EXERCISE REQUIREMENTS - Note every line in the entries that contains the string "thumb", and copy it.

THE INPUT -

────────

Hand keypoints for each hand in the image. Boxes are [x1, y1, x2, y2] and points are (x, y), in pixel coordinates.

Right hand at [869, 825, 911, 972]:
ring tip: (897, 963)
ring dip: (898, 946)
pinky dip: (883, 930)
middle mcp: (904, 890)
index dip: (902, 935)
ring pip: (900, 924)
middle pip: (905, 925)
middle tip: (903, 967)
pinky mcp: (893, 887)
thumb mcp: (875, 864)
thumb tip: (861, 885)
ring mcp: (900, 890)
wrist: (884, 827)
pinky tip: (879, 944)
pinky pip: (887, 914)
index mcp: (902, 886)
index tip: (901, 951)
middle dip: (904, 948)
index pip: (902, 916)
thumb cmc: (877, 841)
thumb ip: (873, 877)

────────

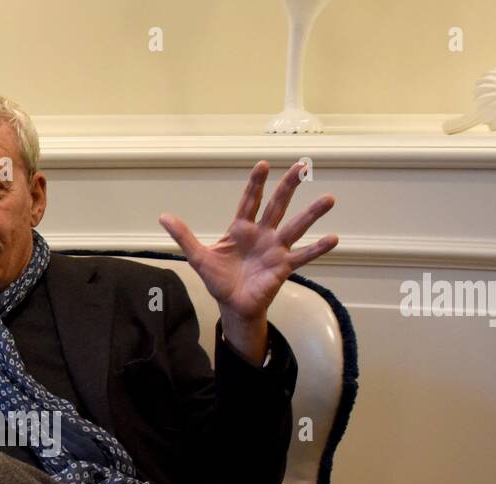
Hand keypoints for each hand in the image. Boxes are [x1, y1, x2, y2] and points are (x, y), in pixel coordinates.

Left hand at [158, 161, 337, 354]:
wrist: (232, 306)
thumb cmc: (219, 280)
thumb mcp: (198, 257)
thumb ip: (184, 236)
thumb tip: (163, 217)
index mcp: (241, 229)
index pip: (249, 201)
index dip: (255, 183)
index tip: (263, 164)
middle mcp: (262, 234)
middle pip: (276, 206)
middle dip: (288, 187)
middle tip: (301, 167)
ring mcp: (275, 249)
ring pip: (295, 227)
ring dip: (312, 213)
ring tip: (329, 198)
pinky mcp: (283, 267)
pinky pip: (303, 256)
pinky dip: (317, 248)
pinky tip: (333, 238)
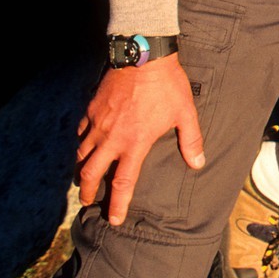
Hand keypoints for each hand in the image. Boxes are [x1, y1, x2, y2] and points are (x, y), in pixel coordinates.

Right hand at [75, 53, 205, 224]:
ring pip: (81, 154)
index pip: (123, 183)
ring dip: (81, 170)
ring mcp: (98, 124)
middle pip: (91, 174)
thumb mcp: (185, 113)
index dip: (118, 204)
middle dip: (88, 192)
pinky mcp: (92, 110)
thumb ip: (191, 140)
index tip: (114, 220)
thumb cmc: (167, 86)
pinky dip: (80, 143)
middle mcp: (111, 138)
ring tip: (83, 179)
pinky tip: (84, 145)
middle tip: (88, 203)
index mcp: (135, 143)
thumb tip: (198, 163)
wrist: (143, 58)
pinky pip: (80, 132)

────────

WRITTEN RESPONSE -
thumb mcp: (875, 864)
thumb tip: (861, 885)
thumb cmc: (877, 841)
thumb ip: (873, 877)
thumb cmc: (219, 280)
thumb mcp: (198, 257)
thumb ip: (184, 236)
thumb tip: (163, 217)
thumb mcp: (185, 113)
thumb ip: (191, 140)
thumb cmc: (167, 86)
thumb tip: (198, 163)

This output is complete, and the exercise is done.